Alerte juridique au jardin : ces plantes ornementales peuvent vous coûter cher
Distinction cruciale : envahissante vs invasive
Une plante envahissante colonise rapidement un espace mais sans causer de dégâts majeurs. Une plante invasive, en revanche, est une espèce exotique introduite qui se développe au détriment de la flore locale, perturbe les écosystèmes et résiste aux prédateurs naturels. Depuis l’arrêté du 14 février 2018 et le règlement européen n°1143/2014, leur introduction, plantation ou commercialisation est strictement interdite sur le territoire métropolitain.
Les quatre espèces à risque élevé
Herbe de la pampa (Cortaderia selloana)
Avec ses plumeaux argentés spectaculaires, cette graminée ornementale séduit de nombreux jardiniers. Pourtant, elle produit des milliers de graines dispersées par le vent sur de longues distances. Interdite sur tout le territoire français.

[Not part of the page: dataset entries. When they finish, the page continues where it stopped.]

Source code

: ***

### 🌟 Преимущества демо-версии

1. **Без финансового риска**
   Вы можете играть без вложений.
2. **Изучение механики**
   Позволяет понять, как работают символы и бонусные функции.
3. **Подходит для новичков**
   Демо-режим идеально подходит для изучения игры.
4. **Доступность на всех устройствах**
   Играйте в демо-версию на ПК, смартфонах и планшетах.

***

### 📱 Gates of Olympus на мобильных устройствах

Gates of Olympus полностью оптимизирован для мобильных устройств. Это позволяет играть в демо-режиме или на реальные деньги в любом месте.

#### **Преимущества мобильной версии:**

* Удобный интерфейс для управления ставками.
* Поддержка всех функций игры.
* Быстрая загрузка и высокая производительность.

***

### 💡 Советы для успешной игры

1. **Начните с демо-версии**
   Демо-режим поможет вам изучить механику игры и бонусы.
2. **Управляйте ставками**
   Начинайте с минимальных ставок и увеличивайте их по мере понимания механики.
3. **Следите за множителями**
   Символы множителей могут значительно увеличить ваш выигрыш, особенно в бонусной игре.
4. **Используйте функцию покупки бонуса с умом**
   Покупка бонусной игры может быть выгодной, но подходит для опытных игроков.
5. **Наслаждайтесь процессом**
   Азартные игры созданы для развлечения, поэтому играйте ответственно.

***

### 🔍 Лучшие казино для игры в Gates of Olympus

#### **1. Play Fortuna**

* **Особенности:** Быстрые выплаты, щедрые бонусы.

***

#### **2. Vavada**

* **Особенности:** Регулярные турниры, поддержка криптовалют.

Crassule de Helms (Crassula helmsii)
Originaire d’Australie et de Nouvelle-Zélande, cette plante aquatique forme des tapis denses à la surface de l’eau, étouffant la biodiversité locale. Un simple fragment peut régénérer une colonie entière. Interdite en France depuis 2023.
Balsamine de l’Himalaya (Impatiens glandulifera)
Annuelle aux grandes fleurs roses très mellifères, elle étouffe les plantes des berges et zones humides. Ses graines sont projetées à plusieurs mètres, assurant une propagation rapide.
Renouée du Japon (Fallopia japonica)
Haute plante à tiges creuses façon bambou, ses rhizomes puissants forment des fourrés denses qui prennent la place de la flore locale et peuvent fragiliser talus et berges.
Procédure d’éradication : agir vite et bien
Si vous détectez l’une de ces espèces dans votre jardin :
- Arrachez immédiatement les plants avant qu’ils ne se développent davantage.
- Faites-les sécher complètement pour éviter toute dissémination de graines ou fragments.
- Ne les mettez surtout pas au compost, même en petite quantité.
- Brûlez-les si la réglementation locale l’autorise.
- Signalez leur présence à votre mairie ou à l’Anses (Agence nationale de sécurité sanitaire).
Une action rapide limite les risques juridiques et protège l’environnement local. En cas de doute sur l’identification d’une plante, consultez les fiches du Conservatoire botanique national ou sollicitez un professionnel du jardinage.